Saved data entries
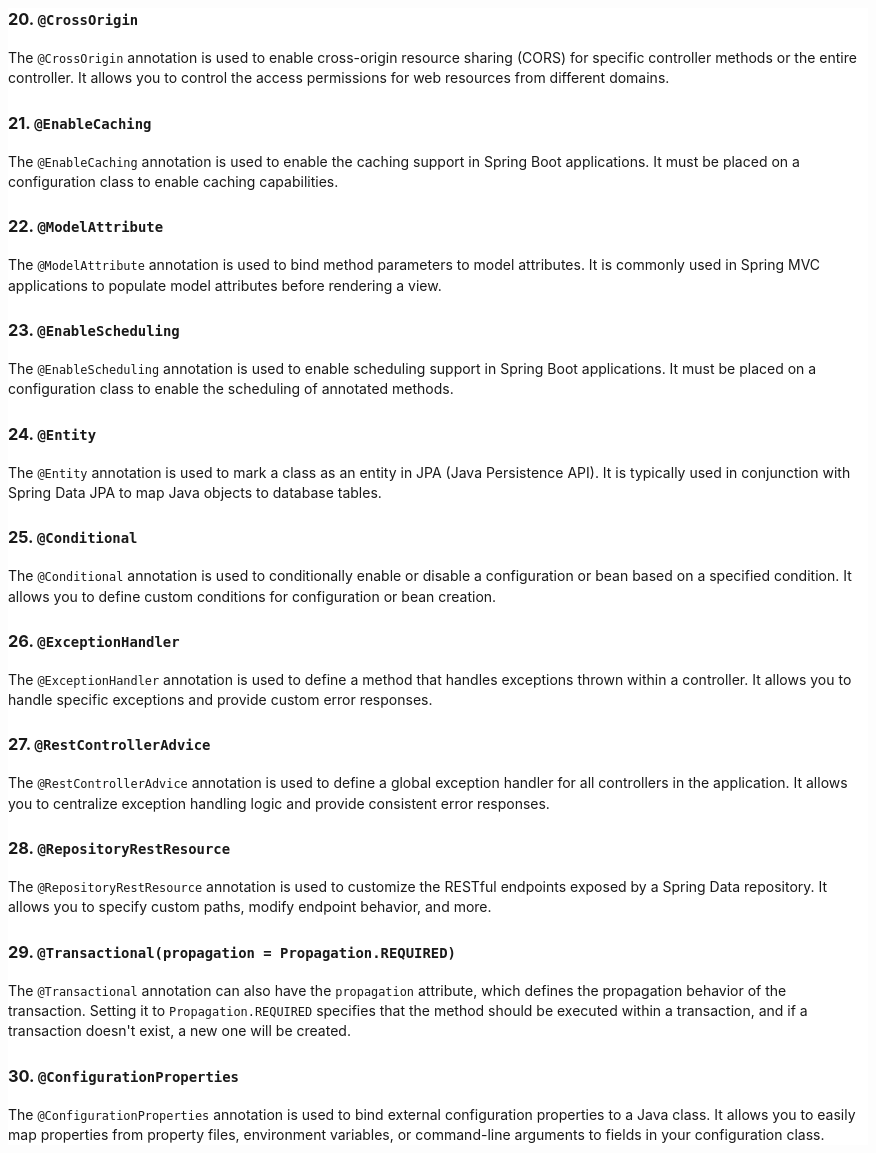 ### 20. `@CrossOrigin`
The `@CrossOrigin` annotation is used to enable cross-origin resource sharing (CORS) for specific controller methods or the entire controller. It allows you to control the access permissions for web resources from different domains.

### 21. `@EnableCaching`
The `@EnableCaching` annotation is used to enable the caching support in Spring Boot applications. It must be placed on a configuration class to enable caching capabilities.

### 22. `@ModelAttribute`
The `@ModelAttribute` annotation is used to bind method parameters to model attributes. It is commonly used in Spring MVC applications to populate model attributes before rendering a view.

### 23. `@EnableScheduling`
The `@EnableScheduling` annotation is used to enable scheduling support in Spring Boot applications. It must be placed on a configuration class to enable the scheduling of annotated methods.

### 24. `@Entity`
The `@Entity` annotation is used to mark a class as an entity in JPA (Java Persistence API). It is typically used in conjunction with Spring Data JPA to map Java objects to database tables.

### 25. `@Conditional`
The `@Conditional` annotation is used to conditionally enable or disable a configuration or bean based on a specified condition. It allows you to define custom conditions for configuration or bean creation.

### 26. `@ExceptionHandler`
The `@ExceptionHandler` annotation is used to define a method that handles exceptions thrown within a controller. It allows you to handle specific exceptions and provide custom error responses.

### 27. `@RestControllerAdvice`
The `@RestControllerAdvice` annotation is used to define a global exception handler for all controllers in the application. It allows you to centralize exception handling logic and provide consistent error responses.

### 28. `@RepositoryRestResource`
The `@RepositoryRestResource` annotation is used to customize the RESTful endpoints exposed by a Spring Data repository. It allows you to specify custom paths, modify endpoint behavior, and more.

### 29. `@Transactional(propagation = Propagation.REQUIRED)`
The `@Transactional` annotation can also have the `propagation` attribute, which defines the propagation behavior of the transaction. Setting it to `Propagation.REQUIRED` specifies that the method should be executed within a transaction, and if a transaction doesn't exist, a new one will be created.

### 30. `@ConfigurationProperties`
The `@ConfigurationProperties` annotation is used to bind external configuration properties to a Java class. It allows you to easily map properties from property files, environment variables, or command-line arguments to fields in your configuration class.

__Required work__.
The records above should be returned exactly, with only their pictures held back.

__Answer section__.
 ### 20. `@CrossOrigin`
The `@CrossOrigin` annotation is used to enable cross-origin resource sharing (CORS) for specific controller methods or the entire controller. It allows you to control the access permissions for web resources from different domains.

### 21. `@EnableCaching`
The `@EnableCaching` annotation is used to enable the caching support in Spring Boot applications. It must be placed on a configuration class to enable caching capabilities.

### 22. `@ModelAttribute`
The `@ModelAttribute` annotation is used to bind method parameters to model attributes. It is commonly used in Spring MVC applications to populate model attributes before rendering a view.

### 23. `@EnableScheduling`
The `@EnableScheduling` annotation is used to enable scheduling support in Spring Boot applications. It must be placed on a configuration class to enable the scheduling of annotated methods.

### 24. `@Entity`
The `@Entity` annotation is used to mark a class as an entity in JPA (Java Persistence API). It is typically used in conjunction with Spring Data JPA to map Java objects to database tables.

### 25. `@Conditional`
The `@Conditional` annotation is used to conditionally enable or disable a configuration or bean based on a specified condition. It allows you to define custom conditions for configuration or bean creation.

### 26. `@ExceptionHandler`
The `@ExceptionHandler` annotation is used to define a method that handles exceptions thrown within a controller. It allows you to handle specific exceptions and provide custom error responses.

### 27. `@RestControllerAdvice`
The `@RestControllerAdvice` annotation is used to define a global exception handler for all controllers in the application. It allows you to centralize exception handling logic and provide consistent error responses.

### 28. `@RepositoryRestResource`
The `@RepositoryRestResource` annotation is used to customize the RESTful endpoints exposed by a Spring Data repository. It allows you to specify custom paths, modify endpoint behavior, and more.

### 29. `@Transactional(propagation = Propagation.REQUIRED)`
The `@Transactional` annotation can also have the `propagation` attribute, which defines the propagation behavior of the transaction. Setting it to `Propagation.REQUIRED` specifies that the method should be executed within a transaction, and if a transaction doesn't exist, a new one will be created.

### 30. `@ConfigurationProperties`
The `@ConfigurationProperties` annotation is used to bind external configuration properties to a Java class. It allows you to easily map properties from property files, environment variables, or command-line arguments to fields in your configuration class.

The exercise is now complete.